The purpose of this list is not to vilify your ex or make him/her wrong, but rather to anchor you to reality. Sometimes the simple reason of "the person did not want to be with me and I deserve to be with someone who is ready, willing, and wanting me" is all the reasoning you need. Have friends in your life who will deliver a reality check to you when you need it by reminding you of what was not a fit. Trust Divine planning and release fantasies of what was or what coulda, woulda, shoulda been @christinhassler (Tweet this!). If your relationship was meant to be, it would have been! And if it is meant to come back around it will, but you gotta let go first.
5. Write a completion letter. This is a powerful process that will help you uncover the lessons from your breakup and support you in releasing your attachments to your ex. Note: this is not a letter you ever send or share with your ex, it's just for you. Set aside some sacred time to write this letter.

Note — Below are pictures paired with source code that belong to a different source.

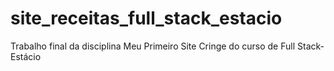 # site_receitas_full_stack_estacio
Trabalho final da disciplina Meu Primeiro Site Cringe do curso de Full Stack- Estácio
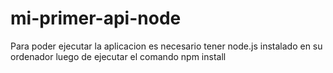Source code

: # mi-primer-api-node
Para poder ejecutar la aplicacion es necesario tener node.js instalado en su ordenador
luego de ejecutar el comando npm install
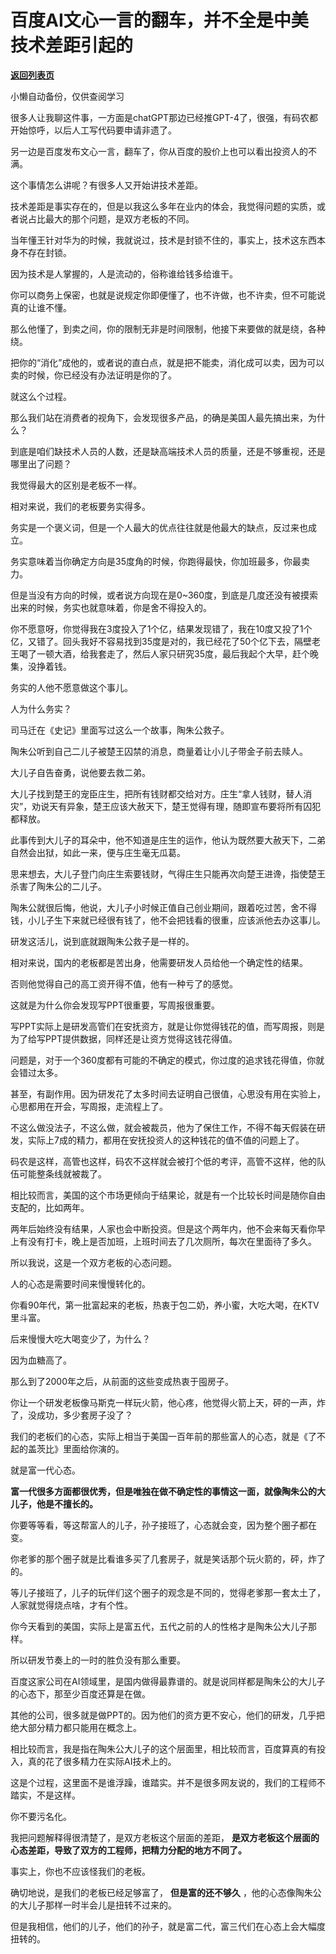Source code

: # 百度AI文心一言的翻车，并不全是中美技术差距引起的

[**返回列表页**](/gzh/记忆承载3)

小懒自动备份，仅供查阅学习

很多人让我聊这件事，一方面是chatGPT那边已经推GPT-4了，很强，有码农都开始惊呼，以后人工写代码要申请非遗了。

另一边是百度发布文心一言，翻车了，你从百度的股价上也可以看出投资人的不满。

这个事情怎么讲呢？有很多人又开始讲技术差距。  

技术差距是事实存在的，但是以我这么多年在业内的体会，我觉得问题的实质，或者说占比最大的那个问题，是双方老板的不同。  

当年懂王针对华为的时候，我就说过，技术是封锁不住的，事实上，技术这东西本身不存在封锁。  

因为技术是人掌握的，人是流动的，俗称谁给钱多给谁干。

你可以商务上保密，也就是说规定你即便懂了，也不许做，也不许卖，但不可能说真的让谁不懂。  

那么他懂了，到卖之间，你的限制无非是时间限制，他接下来要做的就是绕，各种绕。  

把你的“消化”成他的，或者说的直白点，就是把不能卖，消化成可以卖，因为可以卖的时候，你已经没有办法证明是你的了。

就这么个过程。

那么我们站在消费者的视角下，会发现很多产品，的确是美国人最先搞出来，为什么？  

到底是咱们缺技术人员的人数，还是缺高端技术人员的质量，还是不够重视，还是哪里出了问题？  

我觉得最大的区别是老板不一样。  

相对来说，我们的老板要务实得多。  

务实是一个褒义词，但是一个人最大的优点往往就是他最大的缺点，反过来也成立。  

务实意味着当你确定方向是35度角的时候，你跑得最快，你加班最多，你最卖力。  

但是当没有方向的时候，或者说方向现在是0~360度，到底是几度还没有被摸索出来的时候，务实也就意味着，你是舍不得投入的。

你不愿意呀，你觉得我在3度投入了1个亿，结果发现错了，我在10度又投了1个亿，又错了。回头我好不容易找到35度是对的，我已经花了50个亿下去，隔壁老王喝了一顿大酒，给我套走了，然后人家只研究35度，最后我起个大早，赶个晚集，没挣着钱。

务实的人他不愿意做这个事儿。  

人为什么务实？

司马迁在《史记》里面写过这么一个故事，陶朱公救子。

陶朱公听到自己二儿子被楚王囚禁的消息，商量着让小儿子带金子前去赎人。

大儿子自告奋勇，说他要去救二弟。

大儿子找到楚王的宠臣庄生，把所有钱财都交给对方。庄生“拿人钱财，替人消灾”，劝说天有异象，楚王应该大赦天下，楚王觉得有理，随即宣布要将所有囚犯都释放。

此事传到大儿子的耳朵中，他不知道是庄生的运作，他认为既然要大赦天下，二弟自然会出狱，如此一来，便与庄生毫无瓜葛。

思来想去，大儿子登门向庄生索要钱财，气得庄生只能再次向楚王进谗，指使楚王杀害了陶朱公的二儿子。

陶朱公就很后悔，他说，大儿子小时候正值自己创业期间，跟着吃过苦，舍不得钱，小儿子生下来就已经很有钱了，他不会把钱看的很重，应该派他去办这事儿。

研发这活儿，说到底就跟陶朱公救子是一样的。

相对来说，国内的老板都是苦出身，他需要研发人员给他一个确定性的结果。

否则他觉得自己的高工资开得不值，他有一种亏了的感觉。

这就是为什么你会发现写PPT很重要，写周报很重要。

写PPT实际上是研发高管们在安抚资方，就是让你觉得钱花的值，而写周报，则是为了给写PPT提供数据，同样还是让资方觉得这钱花得值。

问题是，对于一个360度都有可能的不确定的模式，你过度的追求钱花得值，你就会错过太多。

甚至，有副作用。因为研发花了太多时间去证明自己很值，心思没有用在实验上，心思都用在开会，写周报，走流程上了。

不这么做没法子，不这么做，就会被裁员，他为了保住工作，不得不每天假装在研发，实际上7成的精力，都用在安抚投资人的这种钱花的值不值的问题上了。

码农是这样，高管也这样，码农不这样就会被打个低的考评，高管不这样，他的队伍可能整条线就被裁了。

相比较而言，美国的这个市场更倾向于结果论，就是有一个比较长时间是随你自由支配的，比如两年。

两年后始终没有结果，人家也会中断投资。但是这个两年内，他不会来每天看你早上有没有打卡，晚上是否加班，上班时间去了几次厕所，每次在里面待了多久。

所以我说，这是一个双方老板的心态问题。

人的心态是需要时间来慢慢转化的。

你看90年代，第一批富起来的老板，热衷于包二奶，养小蜜，大吃大喝，在KTV里斗富。

后来慢慢大吃大喝变少了，为什么？

因为血糖高了。

那么到了2000年之后，从前面的这些变成热衷于囤房子。

你让一个研发老板像马斯克一样玩火箭，他心疼，他觉得火箭上天，砰的一声，炸了，没成功，多少套房子没了？

我们的老板们的心态，实际上相当于美国一百年前的那些富人的心态，就是《了不起的盖茨比》里面给你演的。

就是富一代心态。

 **富一代很多方面都很优秀，但是唯独在做不确定性的事情这一面，就像陶朱公的大儿子，他是不擅长的。**

你要等等看，等这帮富人的儿子，孙子接班了，心态就会变，因为整个圈子都在变。

你老爹的那个圈子就是比看谁多买了几套房子，就是笑话那个玩火箭的，砰，炸了的。

等儿子接班了，儿子的玩伴们这个圈子的观念是不同的，觉得老爹那一套太土了，人家就觉得烧点啥，才有个性。

你今天看到的美国，实际上是富五代，五代之前的人的性格才是陶朱公大儿子那样。

所以研发节奏上的一时的胜负没有那么重要。

百度这家公司在AI领域里，是国内做得最靠谱的。就是说同样都是陶朱公的大儿子的心态下，那至少百度还算是在做。  

其他的公司，很多就是做PPT的。因为他们的资方更不安心，他们的研发，几乎把绝大部分精力都只能用在概念上。

相比较而言，我是指在陶朱公大儿子的这个层面里，相比较而言，百度算真的有投入，真的花了很多精力在实际AI技术上的。

这是个过程，这里面不是谁浮躁，谁踏实。并不是很多网友说的，我们的工程师不踏实，不是这样。  

你不要污名化。

我把问题解释得很清楚了，是双方老板这个层面的差距， **是双方老板这个层面的心态差距，导致了双方的工程师，把精力分配的地方不同了。**  

事实上，你也不应该怪我们的老板。  

确切地说，是我们的老板已经足够富了， **但是富的还不够久** ，他的心态像陶朱公的大儿子那样一时半会儿是扭转不过来的。

但是我相信，他们的儿子，他们的孙子，就是富二代，富三代们在心态上会大幅度扭转的。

Light a candle before you begin and set an intention for healing, clarity, grace and whatever else you'd like to experience. Actually hand-write this letter rather than typing it because writing with your hand accesses more of your right brain where your emotions and intuition are sourced. Use these four paragraph starters for your completion letter:
I'm saying goodbye because... (or this is over because... or I'm letting you go because...)
I forgive you for... and I forgive myself for...
I learned from you... or you taught me...)
Thank you for...
Really let it flow and allow whatever comes forward to come. You can continue to add to this letter as you see fit. Your completion letter will become one of your key sources from which you can extract the lessons this relationship is teaching you. If you are craving "closure," this will get you there. You do NOT need communication with your ex to have closure. It is something you can 100 percent do on your own.
There you have it -- five ways that will get you from breakup to breakthrough with a lot more ease and grace!
Along the way remember:
You will get through this.
It won't hurt this badly forever.
You will heal and feel happy again.
You do not have to protect your heart by closing it down or hardening it.
Keep opening up to love -- love is all around you!
Reach out for support; you don't have to do this on your own.
Utilize this time to love yourself even more.
Just because your ex is not in your life does not mean there is less love in your life. The relationship may be over, but the love you shared will never die because it always belongs to you. You are so worthy of the loving relationship you desire and this is just a step along the way. Be gentle with yourself during a breakup, your breakthrough is just around the corner.